REQUIRED WORK — Carry none of the pictures over; write out the complete data exactly.

GIVEN DATA —
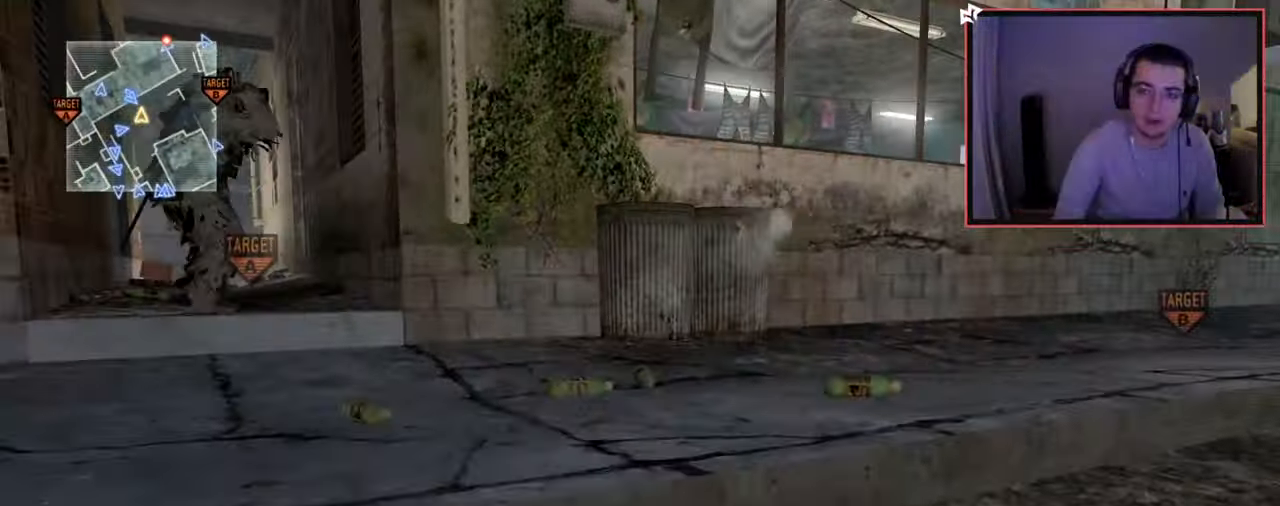
{"buttons": ["L3"], "left_stick": "up", "right_stick": "center", "events": [[83, "left_stick", "up"], [116, "CIRCLE", "up"], [150, "TRIANGLE", "down"], [216, "L3", "down"], [233, "TRIANGLE", "up"], [317, "right_stick", "up-left"], [400, "right_stick", "center"]]}
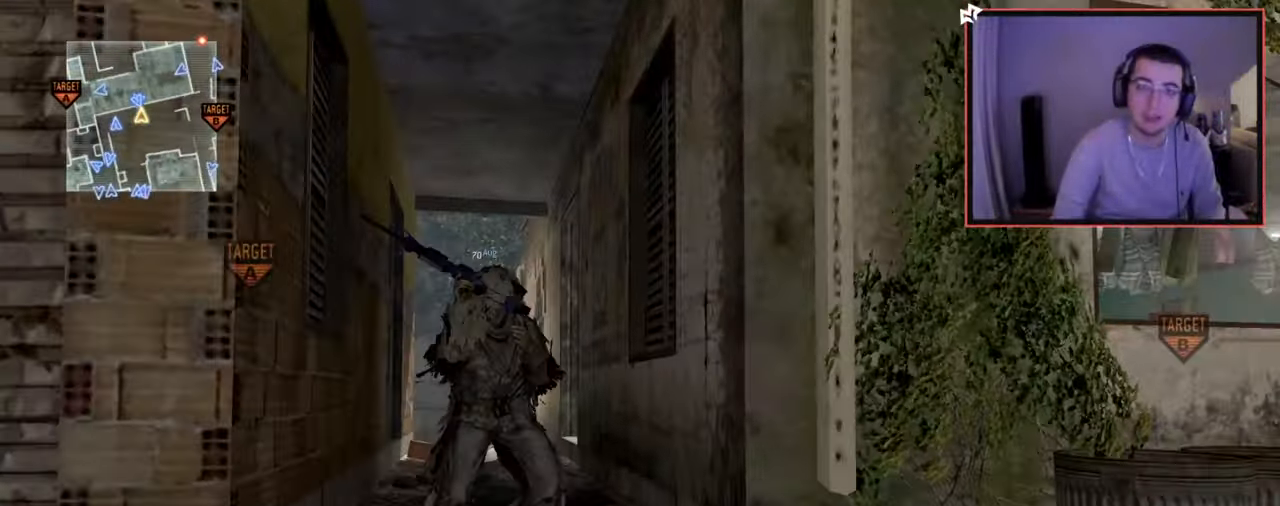
{"buttons": [], "left_stick": "up", "right_stick": "center", "events": [[17, "L3", "up"], [200, "TRIANGLE", "down"], [267, "TRIANGLE", "up"], [334, "TRIANGLE", "down"], [450, "TRIANGLE", "up"]]}
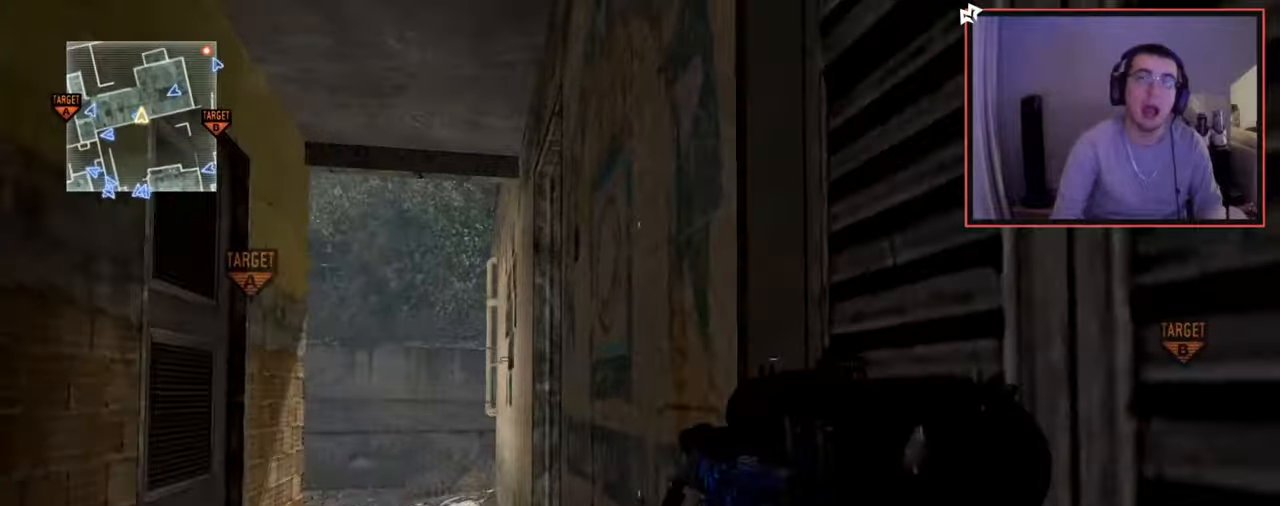
{"buttons": ["L1"], "left_stick": "up-left", "right_stick": "right", "events": [[150, "left_stick", "up-left"], [266, "L1", "down"], [467, "right_stick", "right"]]}
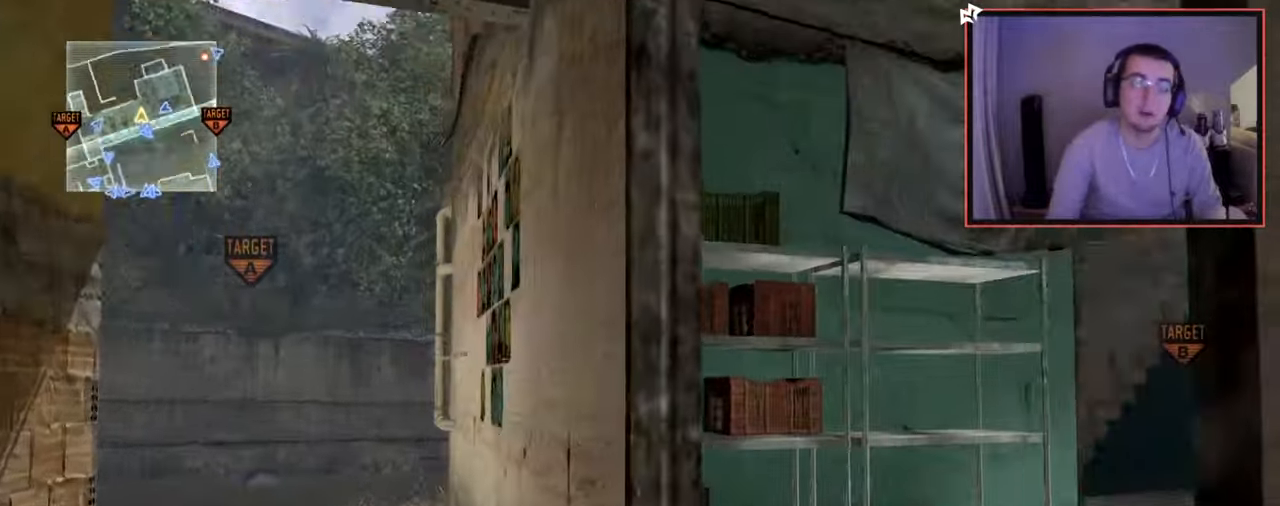
{"buttons": [], "left_stick": "up-right", "right_stick": "center", "events": [[133, "right_stick", "center"], [267, "left_stick", "up-right"], [317, "L1", "up"], [367, "right_stick", "right"], [434, "right_stick", "center"]]}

EXERCISE SOLUTION —
{"buttons": ["L3"], "left_stick": "up", "right_stick": "center", "events": [[83, "left_stick", "up"], [116, "CIRCLE", "up"], [150, "TRIANGLE", "down"], [216, "L3", "down"], [233, "TRIANGLE", "up"], [317, "right_stick", "up-left"], [400, "right_stick", "center"]]}
{"buttons": [], "left_stick": "up", "right_stick": "center", "events": [[17, "L3", "up"], [200, "TRIANGLE", "down"], [267, "TRIANGLE", "up"], [334, "TRIANGLE", "down"], [450, "TRIANGLE", "up"]]}
{"buttons": ["L1"], "left_stick": "up-left", "right_stick": "right", "events": [[150, "left_stick", "up-left"], [266, "L1", "down"], [467, "right_stick", "right"]]}
{"buttons": [], "left_stick": "up-right", "right_stick": "center", "events": [[133, "right_stick", "center"], [267, "left_stick", "up-right"], [317, "L1", "up"], [367, "right_stick", "right"], [434, "right_stick", "center"]]}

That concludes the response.